Onlar Böyle Seviyorlardı -2-

Ebedî Fecre

Yıl: 2007 Ay: Nisan Sayı: 26

O’na muhabbet duyan âşıkların ömürleri, fânî cesetleri toprak olduktan sonra da, yüreklerindeki coşkun muhabbetlerinin ebedîliği içerisinde devam etti.

Hayatın her safhasında kalbimiz, Allah Rasûlü’nü seyretmeli ve O’ndan aldığı akislerle huzur, feyiz ve istikamet kazanmalıdır.

Ashâb-ı kiram, bu huzuru elde edebilmek için her şeyini feda ederek sînesinden: «Yâ Rasûlâllah! Canım, malım, her şeyim Sana feda olsun!» dedi.

O’na muhabbet duyan âşıkların ömürleri, fânî cesetleri toprak olduktan sonra da, yüreklerindeki coşkun muhabbetlerinin ebedîliği içerisinde devam etti.

ŞİFA, BEREKET, İZZET…

“Seven, sevdiğine ait olan her şeyi sever.” hükmünce ashâb-ı kiram ve Peygamber âşıkları, Efendimiz -Sallâllâhu Aleyhi ve Sellem-’in bütün hâtıralarına ihtiram ve teberrük hâlindedirler. Bu sayede niceleri şifaya, berekete ve izzete nâil olmuşlardır.

Ahmed bin Hanbel’in oğlu Abdullah şöyle anlatır:

“Babam, Rasûlullah -Sallâllâhu Aleyhi ve Sellem-’in saçlarından bir tel alır, onu dudaklarının üzerine koyarak öper, bazen de gözünün üzerine koyardı. Bazen de Rasûlullah -Sallâllâhu Aleyhi ve Sellem-’in saç telini suya batırır ve o suyu içerdi. Bu suyla (teberrüken) Allah’tan şifa dilerdi. Bir gün, Rasûlullah -Sallâllâhu Aleyhi ve Sellem-’in su kâsesini aldı, bir kovanın içinde yıkadı ve o sudan içti.”  (Zehebî, Siyeru A‘lâmi’n-Nübelâ, Beyrut 1986-1988, XI, 212)

Sahâbe-i kiramın gösterdiği bu ihtiram ve teberrük tecellîleri, bütün ümmetin gönüllerinde aynı muhabbet coşkusu içerisinde devam etmektedir. Bugün Hazret-i Peygamber -Sallâllâhu Aleyhi ve Sellem-’in mübârek sakal-ı şerifleri cami minberlerinde bin bir itina ile muhafaza edilmektedir.

◆ Çıkarılan Kayıtlar:

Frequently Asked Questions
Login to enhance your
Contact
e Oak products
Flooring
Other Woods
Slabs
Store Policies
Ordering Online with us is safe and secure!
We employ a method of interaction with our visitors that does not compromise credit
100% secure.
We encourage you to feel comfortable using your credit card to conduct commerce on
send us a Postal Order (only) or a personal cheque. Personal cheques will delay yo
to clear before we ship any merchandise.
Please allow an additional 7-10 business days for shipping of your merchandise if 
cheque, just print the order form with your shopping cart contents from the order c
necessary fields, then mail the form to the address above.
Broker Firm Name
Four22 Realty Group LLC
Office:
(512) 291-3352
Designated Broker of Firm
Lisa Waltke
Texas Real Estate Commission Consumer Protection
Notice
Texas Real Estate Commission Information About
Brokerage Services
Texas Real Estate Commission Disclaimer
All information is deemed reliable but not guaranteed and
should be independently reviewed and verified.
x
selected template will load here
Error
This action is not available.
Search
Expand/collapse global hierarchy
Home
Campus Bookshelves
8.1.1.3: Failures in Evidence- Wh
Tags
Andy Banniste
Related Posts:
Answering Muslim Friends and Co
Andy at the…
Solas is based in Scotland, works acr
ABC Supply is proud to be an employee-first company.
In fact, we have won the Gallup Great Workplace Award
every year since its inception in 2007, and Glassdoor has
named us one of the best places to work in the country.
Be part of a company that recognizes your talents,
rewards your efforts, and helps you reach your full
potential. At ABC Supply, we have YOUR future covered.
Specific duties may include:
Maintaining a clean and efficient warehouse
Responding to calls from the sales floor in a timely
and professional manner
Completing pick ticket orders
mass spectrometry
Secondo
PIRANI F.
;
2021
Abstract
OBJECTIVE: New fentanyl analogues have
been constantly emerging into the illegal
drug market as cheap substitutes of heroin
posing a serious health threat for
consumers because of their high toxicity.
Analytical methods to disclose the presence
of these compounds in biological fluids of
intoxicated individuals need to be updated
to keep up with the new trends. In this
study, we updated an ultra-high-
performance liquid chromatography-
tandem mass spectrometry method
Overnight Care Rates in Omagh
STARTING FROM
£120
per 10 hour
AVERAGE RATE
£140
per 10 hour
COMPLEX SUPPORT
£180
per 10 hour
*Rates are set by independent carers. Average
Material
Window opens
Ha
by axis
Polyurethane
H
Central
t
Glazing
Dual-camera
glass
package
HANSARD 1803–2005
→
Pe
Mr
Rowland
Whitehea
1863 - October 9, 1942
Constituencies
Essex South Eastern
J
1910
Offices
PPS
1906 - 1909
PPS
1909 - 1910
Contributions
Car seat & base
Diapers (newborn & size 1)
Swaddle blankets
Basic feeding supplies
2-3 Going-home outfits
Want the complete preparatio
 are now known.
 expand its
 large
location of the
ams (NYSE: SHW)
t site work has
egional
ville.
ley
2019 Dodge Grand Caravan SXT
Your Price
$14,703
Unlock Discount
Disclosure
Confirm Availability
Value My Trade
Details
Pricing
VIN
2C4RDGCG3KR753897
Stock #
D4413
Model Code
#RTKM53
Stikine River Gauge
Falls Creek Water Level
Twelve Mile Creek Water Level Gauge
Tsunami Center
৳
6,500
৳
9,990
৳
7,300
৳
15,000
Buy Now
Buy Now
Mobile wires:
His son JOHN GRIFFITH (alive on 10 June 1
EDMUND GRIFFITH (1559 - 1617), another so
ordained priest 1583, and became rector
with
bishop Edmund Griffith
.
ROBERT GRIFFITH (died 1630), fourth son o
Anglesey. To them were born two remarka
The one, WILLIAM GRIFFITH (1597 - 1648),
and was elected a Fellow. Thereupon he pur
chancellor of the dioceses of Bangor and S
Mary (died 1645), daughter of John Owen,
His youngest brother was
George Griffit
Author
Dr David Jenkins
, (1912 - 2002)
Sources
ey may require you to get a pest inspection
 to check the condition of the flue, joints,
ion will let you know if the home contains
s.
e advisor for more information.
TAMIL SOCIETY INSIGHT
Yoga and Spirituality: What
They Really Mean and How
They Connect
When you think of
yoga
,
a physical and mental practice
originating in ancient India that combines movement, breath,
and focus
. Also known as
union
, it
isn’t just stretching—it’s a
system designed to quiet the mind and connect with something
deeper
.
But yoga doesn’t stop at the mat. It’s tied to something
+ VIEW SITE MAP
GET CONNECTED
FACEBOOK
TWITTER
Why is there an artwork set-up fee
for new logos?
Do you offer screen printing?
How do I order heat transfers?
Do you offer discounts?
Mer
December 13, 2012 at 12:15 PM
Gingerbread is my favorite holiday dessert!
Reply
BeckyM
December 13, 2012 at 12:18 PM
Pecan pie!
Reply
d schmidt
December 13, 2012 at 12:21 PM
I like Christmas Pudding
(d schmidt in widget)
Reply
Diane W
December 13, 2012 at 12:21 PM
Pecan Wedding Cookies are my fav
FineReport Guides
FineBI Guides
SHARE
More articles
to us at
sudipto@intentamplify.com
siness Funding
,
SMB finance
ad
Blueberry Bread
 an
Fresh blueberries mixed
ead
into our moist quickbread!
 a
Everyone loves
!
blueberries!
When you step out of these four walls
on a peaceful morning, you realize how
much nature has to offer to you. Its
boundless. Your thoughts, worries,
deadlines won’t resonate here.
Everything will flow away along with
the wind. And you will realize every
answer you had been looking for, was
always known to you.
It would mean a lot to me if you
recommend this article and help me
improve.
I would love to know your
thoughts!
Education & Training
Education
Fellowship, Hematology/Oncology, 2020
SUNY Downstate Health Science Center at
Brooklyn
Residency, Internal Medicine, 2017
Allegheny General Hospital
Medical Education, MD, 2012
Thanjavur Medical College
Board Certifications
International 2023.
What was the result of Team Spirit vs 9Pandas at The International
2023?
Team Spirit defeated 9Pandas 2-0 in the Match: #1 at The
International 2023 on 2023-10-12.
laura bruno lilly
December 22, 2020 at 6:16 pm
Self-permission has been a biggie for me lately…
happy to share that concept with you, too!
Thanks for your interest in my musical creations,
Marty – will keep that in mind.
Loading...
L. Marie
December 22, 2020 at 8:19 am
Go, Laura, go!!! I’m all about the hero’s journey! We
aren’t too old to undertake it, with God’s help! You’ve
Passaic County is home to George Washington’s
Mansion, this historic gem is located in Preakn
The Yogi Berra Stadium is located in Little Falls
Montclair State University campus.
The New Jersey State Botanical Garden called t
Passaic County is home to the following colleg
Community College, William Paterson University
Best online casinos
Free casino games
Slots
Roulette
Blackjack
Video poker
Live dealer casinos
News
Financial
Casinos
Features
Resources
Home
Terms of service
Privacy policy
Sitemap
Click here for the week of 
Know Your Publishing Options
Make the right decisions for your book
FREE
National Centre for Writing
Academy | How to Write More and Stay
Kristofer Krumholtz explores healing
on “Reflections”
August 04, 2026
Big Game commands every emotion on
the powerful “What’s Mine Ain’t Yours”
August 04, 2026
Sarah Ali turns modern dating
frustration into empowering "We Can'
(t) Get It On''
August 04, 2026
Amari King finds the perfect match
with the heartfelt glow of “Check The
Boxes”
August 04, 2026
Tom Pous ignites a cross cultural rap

◆ Alıştırma Açıklaması: Sayfa alıntısına göre ashâb-ı kiram ve Peygamber âşıkları, Efendimiz'in bütün hâtıralarına neden ihtiram ve teberrük hâlindedir? Lütfen bir ila üç cümleyle açıklayın. Kayıtlar başka bir kaynaktan alınmıştır.

◆ Örnek Çözüm: Bunun dayanağı "Seven, sevdiğine ait olan her şeyi sever." hükmüdür. Efendimiz'i sevdikleri için O'na ait olan her şeyi de severler. Bu yüzden O'nun bütün hâtıralarına ihtiram ve teberrük gösterirler.